Antronos was being swallowed by the Desert. He stood petrified, watching a great wall of sand heave upwards and seethe past him overhead, covering his world in red gloom. Turning to look back towards his mother’s hovel, praying it hadn’t disappeared, he found he was somewhere else entirely—in an instant, all had changed. The sky churned and a vortex of wind stretched down from the red, sooty clouds to touch the ground and tease the sand into a great column that tipped sideways, and slowly writhed towards him, like a great, opened maw. At his feet, stones were sliding towards that opening, becoming caught up in the spiralling wind and tumbling out of sight. He called out to his mother, his trembling, skinny hands clutching the few dried brambles he had found, as he continued to turn in a circle looking for what he knew would not be there.
Hell had returned.
Sand was beginning to boil around him, sending up small spumes as the Desert’s dementia cast up buried rubble and bones that had lain hidden under its surface. Collecting together in the crude shapes of headless torsos with legs, the unearthed debris stood up and marched resolutely towards the darkness at the end of the wind tunnel. The very Earth was flowing towards that gaping orifice, forcing Antronos to run in the opposite direction, or risk being dragged in himself. It began to rain. At first it was a light drizzle of grit, then small pebbles began to pelt Antronos in the face. He dropped his bundle of kindling and screamed, both arms held up to cover his eyes.

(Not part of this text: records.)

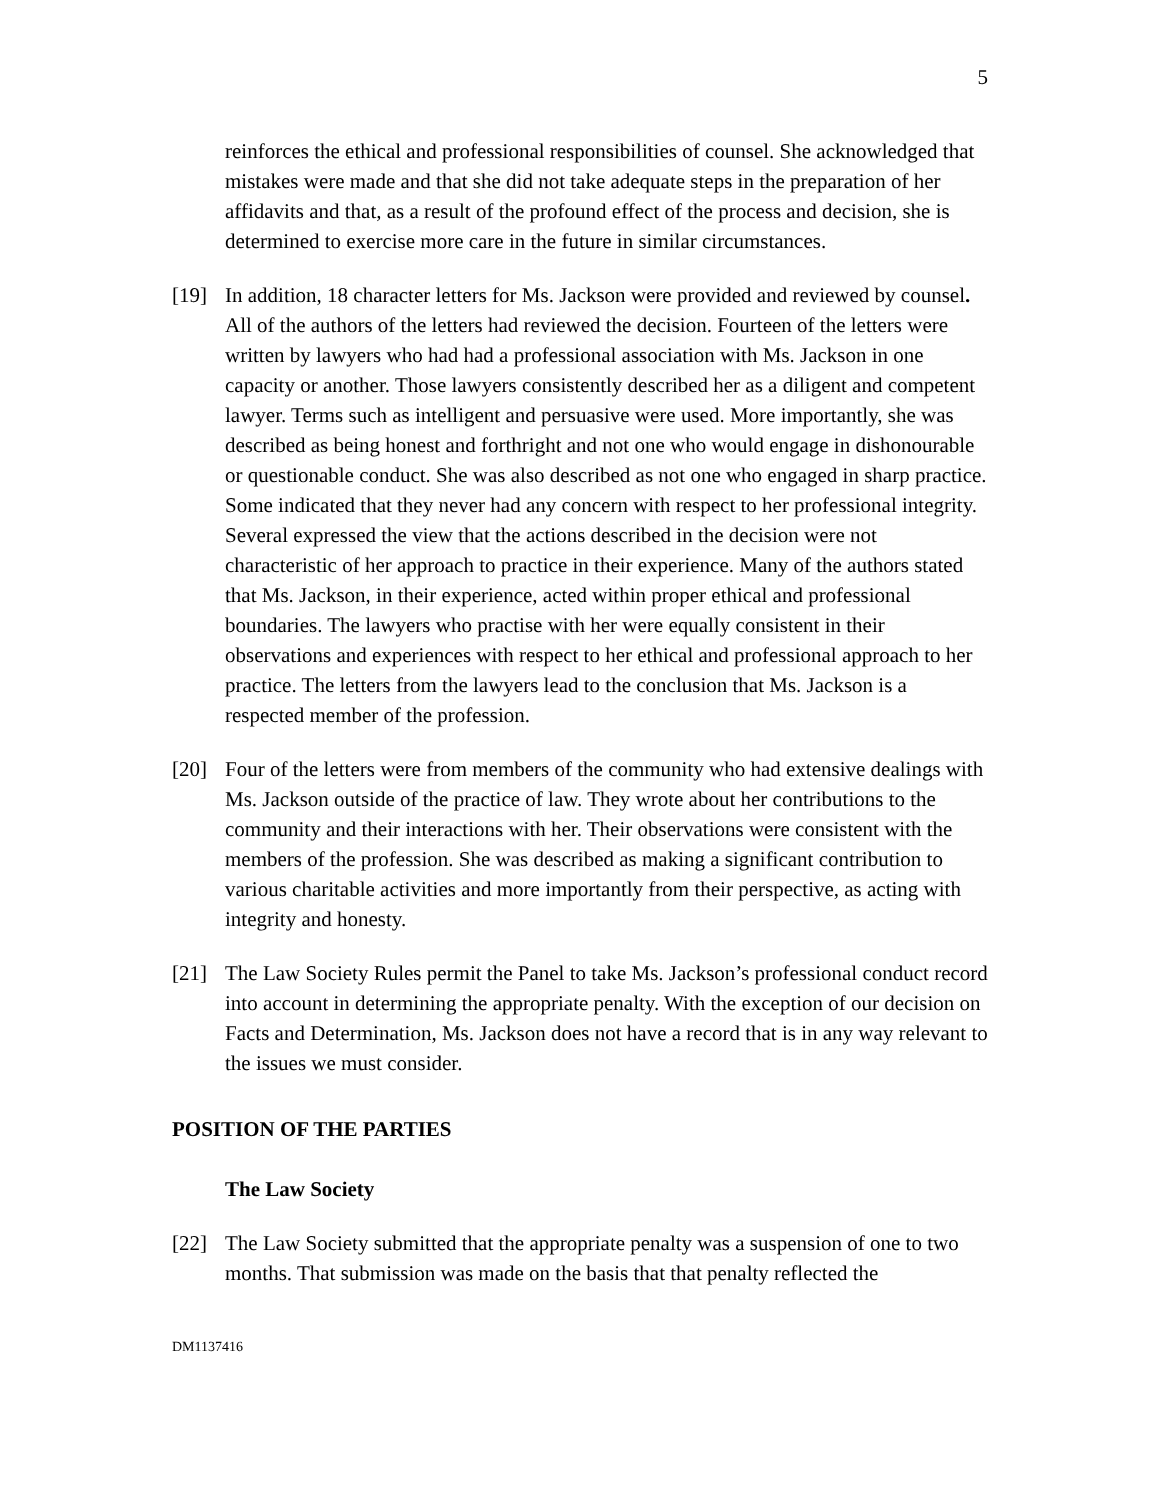5
reinforces the ethical and professional responsibilities of counsel. She acknowledged that mistakes were made and that she did not take adequate steps in the preparation of her affidavits and that, as a result of the profound effect of the process and decision, she is determined to exercise more care in the future in similar circumstances.
[19] In addition, 18 character letters for Ms. Jackson were provided and reviewed by counsel. All of the authors of the letters had reviewed the decision. Fourteen of the letters were written by lawyers who had had a professional association with Ms. Jackson in one capacity or another. Those lawyers consistently described her as a diligent and competent lawyer. Terms such as intelligent and persuasive were used. More importantly, she was described as being honest and forthright and not one who would engage in dishonourable or questionable conduct. She was also described as not one who engaged in sharp practice. Some indicated that they never had any concern with respect to her professional integrity. Several expressed the view that the actions described in the decision were not characteristic of her approach to practice in their experience. Many of the authors stated that Ms. Jackson, in their experience, acted within proper ethical and professional boundaries. The lawyers who practise with her were equally consistent in their observations and experiences with respect to her ethical and professional approach to her practice. The letters from the lawyers lead to the conclusion that Ms. Jackson is a respected member of the profession.
[20] Four of the letters were from members of the community who had extensive dealings with Ms. Jackson outside of the practice of law. They wrote about her contributions to the community and their interactions with her. Their observations were consistent with the members of the profession. She was described as making a significant contribution to various charitable activities and more importantly from their perspective, as acting with integrity and honesty.
[21] The Law Society Rules permit the Panel to take Ms. Jackson’s professional conduct record into account in determining the appropriate penalty. With the exception of our decision on Facts and Determination, Ms. Jackson does not have a record that is in any way relevant to the issues we must consider.
POSITION OF THE PARTIES
The Law Society
[22] The Law Society submitted that the appropriate penalty was a suspension of one to two months. That submission was made on the basis that that penalty reflected the
DM1137416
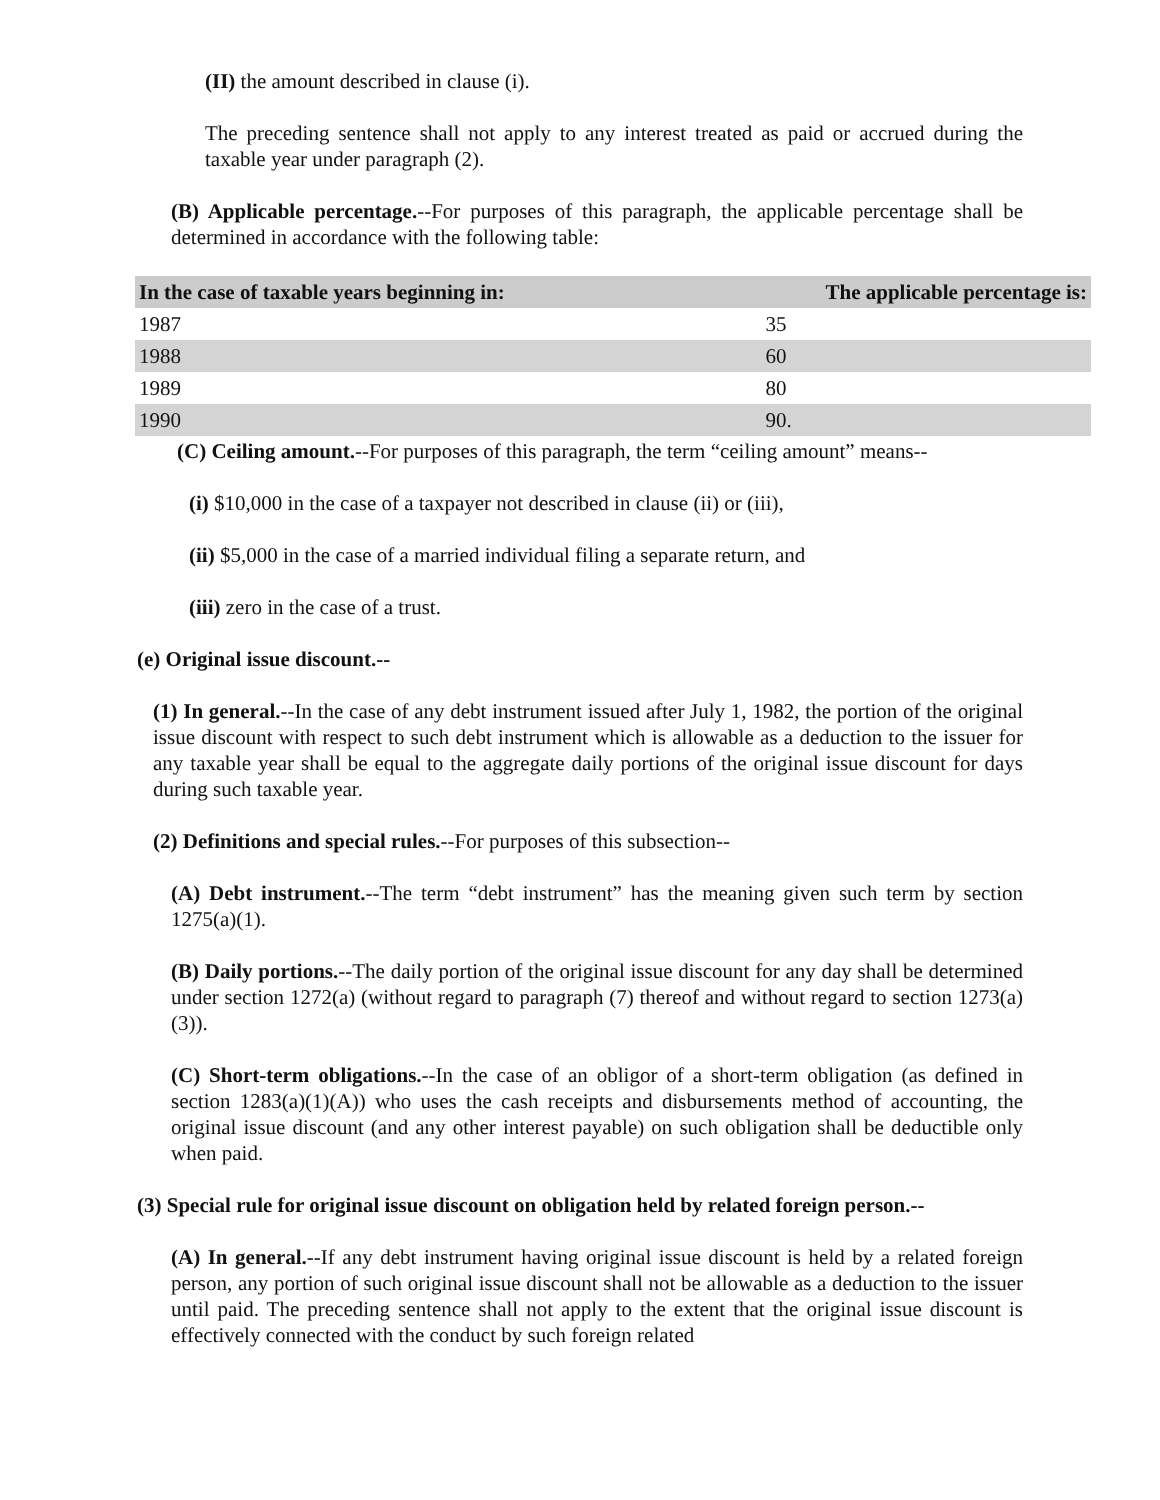(II) the amount described in clause (i).
The preceding sentence shall not apply to any interest treated as paid or accrued during the taxable year under paragraph (2).
(B) Applicable percentage.--For purposes of this paragraph, the applicable percentage shall be determined in accordance with the following table:
| In the case of taxable years beginning in: | The applicable percentage is: |
| --- | --- |
| 1987 | 35 |
| 1988 | 60 |
| 1989 | 80 |
| 1990 | 90. |
(C) Ceiling amount.--For purposes of this paragraph, the term “ceiling amount” means--
(i) $10,000 in the case of a taxpayer not described in clause (ii) or (iii),
(ii) $5,000 in the case of a married individual filing a separate return, and
(iii) zero in the case of a trust.
(e) Original issue discount.--
(1) In general.--In the case of any debt instrument issued after July 1, 1982, the portion of the original issue discount with respect to such debt instrument which is allowable as a deduction to the issuer for any taxable year shall be equal to the aggregate daily portions of the original issue discount for days during such taxable year.
(2) Definitions and special rules.--For purposes of this subsection--
(A) Debt instrument.--The term “debt instrument” has the meaning given such term by section 1275(a)(1).
(B) Daily portions.--The daily portion of the original issue discount for any day shall be determined under section 1272(a) (without regard to paragraph (7) thereof and without regard to section 1273(a)(3)).
(C) Short-term obligations.--In the case of an obligor of a short-term obligation (as defined in section 1283(a)(1)(A)) who uses the cash receipts and disbursements method of accounting, the original issue discount (and any other interest payable) on such obligation shall be deductible only when paid.
(3) Special rule for original issue discount on obligation held by related foreign person.--
(A) In general.--If any debt instrument having original issue discount is held by a related foreign person, any portion of such original issue discount shall not be allowable as a deduction to the issuer until paid. The preceding sentence shall not apply to the extent that the original issue discount is effectively connected with the conduct by such foreign related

His feet were sinking ever deeper into the ground as he ran, until he was struggling to pull his legs free from the sand that had engulfed him up to his knees. Something grabbed his ankles from below and dragged him down. After a few agonizing moments of breathless torment, he felt himself being ripped free from the grip of the Earth.
“Mea Haalom, mea Haalom.”
Antronos stopped struggling and collapsed into a sobbing heap as he recognized his mother’s voice. She was nearly smothering him in her arms, forcing him against her shoulder as she rocked back and forth, not letting him look at her face. He knew the Desert must be changing her again. After a few moments, he quieted. The magnetic whimsy of the Desert still raged outside, but his mother’s magic ensured the moaning debris creatures would not enter their home; neither would the Earth reach into the hovel to sweep him into its gullet.
” Lea Chaakan bestt inalan takat, mea Haalom.”
The Desert has turned to fire, my child, she began, telling him the story that always calmed him during these storms. Antronos relaxed in her arms, feeling her hands gently roam over his back and pull his crinky, yellow
hair out of his face. But the fire is not all-powerful. It is held at bay by water, which has the magic to conquer its flames. There is a river called Yrati, which flows underneath the Earth and forms an impenetrable barrier that the Desert cannot cross. In time, you will learn to summon the river that protects us, as it does the people who live underground. The water is within us, and it is that which the Desert cannot conquer. You are safe.
Antronos no longer believed her as he had when he was younger. He could reason now that he was not safe, and the only people who were underground were already dead.
His mother chuckled as she read his thoughts. “These people don’t lie buried in sand. They roam about in tunnels.”
“Then why can we not go live underground?” he asked. He pushed away from his mother, and saw that this time the Desert had rendered half her face into a mass of writhing tissue that snaked down her neck and wriggled beneath the shoulder of her tattered, red robes. Through her tangled, dark hair, he could see her remaining violet eye watching him compassionately.
“There are two kinds of magic, Haalom. The water magic, which protects humanity . . .” She spread her fingers, palm down, over the floor of the hut and a small amount of water bubbled to the surface. “. . . and the surface magic, which is also necessary for life.” Antronos reached out to touch the water, fascinated, although he had heard and seen this story many times before. “The Desert must be mixed with water before life springs from it. But the Desert is wild, and its magic can deliberately mislead people to their death. It mixes you with other things, and gives you a death that lets you live forever.” She moved her hand over another patch of ground, and a broken skull that had petrified into stone twisted upwards to leer at them. The thing snapped its jaws, then twitched and pulled back downwards.
“I have already been touched by this magic. It has made me part of the surface, and I cannot go underground. Perhaps you can, but I wish that you would not leave me yet.”